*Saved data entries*
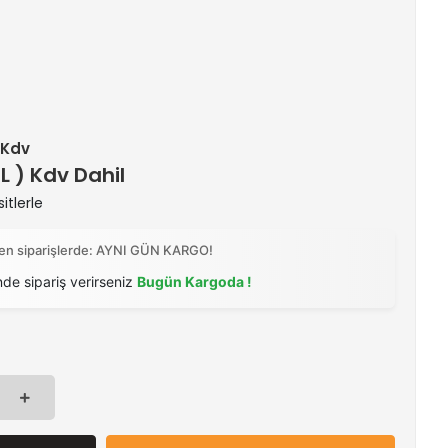
+ Kdv
TL ) Kdv Dahil
itlerle
ilen siparişlerde: AYNI GÜN KARGO!
nde sipariş verirseniz
Bugün Kargoda !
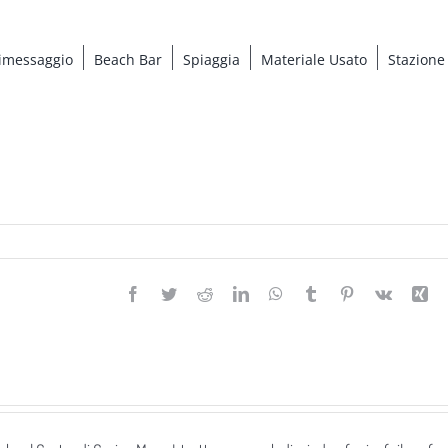
imessaggio
Beach Bar
Spiaggia
Materiale Usato
Stazione
Facebook
Twitter
Reddit
LinkedIn
WhatsApp
Tumblr
Pinterest
Vk
Xi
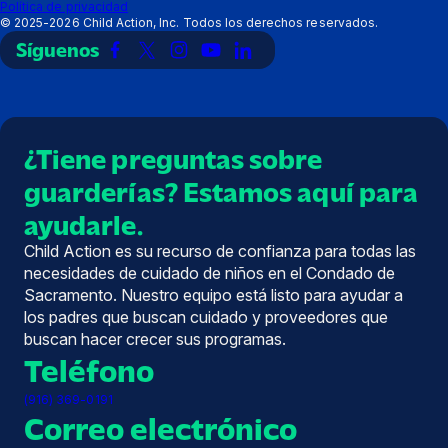
Política de privacidad
©
2025-2026
Child Action, Inc. Todos los derechos reservados.
Síguenos
Enlace
Enlace
Enlace
Enlace
Enlace
a
a
a
a
a
Facebook
X
Instagram
YouTube
LinkedIn
(Twitter)
¿Tiene preguntas sobre
guarderías? Estamos aquí para
ayudarle.
Child Action es su recurso de confianza para todas las
necesidades de cuidado de niños en el Condado de
Sacramento. Nuestro equipo está listo para ayudar a
los padres que buscan cuidado y proveedores que
buscan hacer crecer sus programas.
Teléfono
(916) 369-0191
Correo electrónico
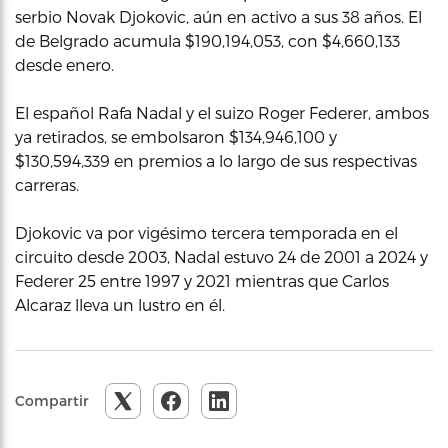
serbio Novak Djokovic, aún en activo a sus 38 años. El
de Belgrado acumula $190,194,053, con $4,660,133
desde enero.
El español Rafa Nadal y el suizo Roger Federer, ambos
ya retirados, se embolsaron $134,946,100 y
$130,594,339 en premios a lo largo de sus respectivas
carreras.
Djokovic va por vigésimo tercera temporada en el
circuito desde 2003, Nadal estuvo 24 de 2001 a 2024 y
Federer 25 entre 1997 y 2021 mientras que Carlos
Alcaraz lleva un lustro en él.
Compartir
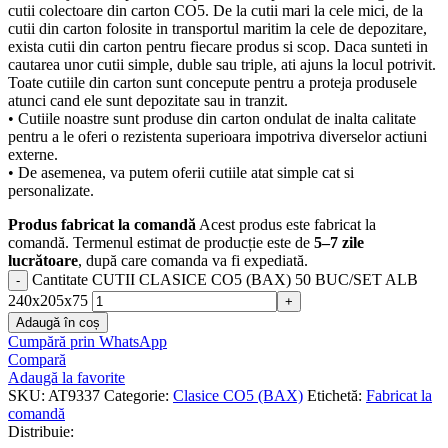
cutii colectoare din carton CO5. De la cutii mari la cele mici, de la
cutii din carton folosite in transportul maritim la cele de depozitare,
exista cutii din carton pentru fiecare produs si scop. Daca sunteti in
cautarea unor cutii simple, duble sau triple, ati ajuns la locul potrivit.
Toate cutiile din carton sunt concepute pentru a proteja produsele
atunci cand ele sunt depozitate sau in tranzit.
• Cutiile noastre sunt produse din carton ondulat de inalta calitate
pentru a le oferi o rezistenta superioara impotriva diverselor actiuni
externe.
• De asemenea, va putem oferii cutiile atat simple cat si
personalizate.
Produs fabricat la comandă
Acest produs este fabricat la
comandă. Termenul estimat de producție este de
5–7 zile
lucrătoare
, după care comanda va fi expediată.
Cantitate CUTII CLASICE CO5 (BAX) 50 BUC/SET ALB
240x205x75
Adaugă în coș
Cumpără prin WhatsApp
Compară
Adaugă la favorite
SKU:
AT9337
Categorie:
Clasice CO5 (BAX)
Etichetă:
Fabricat la
comandă
Distribuie:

*TASK REQUIREMENTS*
Convert the text lines of every item into a JSON list of strings, with one string per line and no blank lines. Leave the pictures out of the answer.

*SOLUTION TO THIS PROBLEM*
[
  "+ Kdv",
  "TL ) Kdv Dahil",
  "itlerle",
  "ilen siparişlerde: AYNI GÜN KARGO!",
  "nde sipariş verirseniz",
  "Bugün Kargoda !",
  "imessaggio",
  "Beach Bar",
  "Spiaggia",
  "Materiale Usato",
  "Stazione",
  "Facebook",
  "Twitter",
  "Reddit",
  "LinkedIn",
  "WhatsApp",
  "Tumblr",
  "Pinterest",
  "Vk",
  "Xi",
  "Política de privacidad",
  "©",
  "2025-2026",
  "Child Action, Inc. Todos los derechos reservados.",
  "Síguenos",
  "Enlace",
  "Enlace",
  "Enlace",
  "Enlace",
  "Enlace",
  "a",
  "a",
  "a",
  "a",
  "a",
  "Facebook",
  "X",
  "Instagram",
  "YouTube",
  "LinkedIn",
  "(Twitter)",
  "¿Tiene preguntas sobre",
  "guarderías? Estamos aquí para",
  "ayudarle.",
  "Child Action es su recurso de confianza para todas las",
  "necesidades de cuidado de niños en el Condado de",
  "Sacramento. Nuestro equipo está listo para ayudar a",
  "los padres que buscan cuidado y proveedores que",
  "buscan hacer crecer sus programas.",
  "Teléfono",
  "(916) 369-0191",
  "Correo electrónico",
  "serbio Novak Djokovic, aún en activo a sus 38 años. El",
  "de Belgrado acumula $190,194,053, con $4,660,133",
  "desde enero.",
  "El español Rafa Nadal y el suizo Roger Federer, ambos",
  "ya retirados, se embolsaron $134,946,100 y",
  "$130,594,339 en premios a lo largo de sus respectivas",
  "carreras.",
  "Djokovic va por vigésimo tercera temporada en el",
  "circuito desde 2003, Nadal estuvo 24 de 2001 a 2024 y",
  "Federer 25 entre 1997 y 2021 mientras que Carlos",
  "Alcaraz lleva un lustro en él.",
  "Compartir",
  "cutii colectoare din carton CO5. De la cutii mari la cele mici, de la",
  "cutii din carton folosite in transportul maritim la cele de depozitare,",
  "exista cutii din carton pentru fiecare produs si scop. Daca sunteti in",
  "cautarea unor cutii simple, duble sau triple, ati ajuns la locul potrivit.",
  "Toate cutiile din carton sunt concepute pentru a proteja produsele",
  "atunci cand ele sunt depozitate sau in tranzit.",
  "• Cutiile noastre sunt produse din carton ondulat de inalta calitate",
  "pentru a le oferi o rezistenta superioara impotriva diverselor actiuni",
  "externe.",
  "• De asemenea, va putem oferii cutiile atat simple cat si",
  "personalizate.",
  "Produs fabricat la comandă",
  "Acest produs este fabricat la",
  "comandă. Termenul estimat de producție este de",
  "5–7 zile",
  "lucrătoare",
  ", după care comanda va fi expediată.",
  "Cantitate CUTII CLASICE CO5 (BAX) 50 BUC/SET ALB",
  "240x205x75",
  "Adaugă în coș",
  "Cumpără prin WhatsApp",
  "Compară",
  "Adaugă la favorite",
  "SKU:",
  "AT9337",
  "Categorie:",
  "Clasice CO5 (BAX)",
  "Etichetă:",
  "Fabricat la",
  "comandă",
  "Distribuie:"
]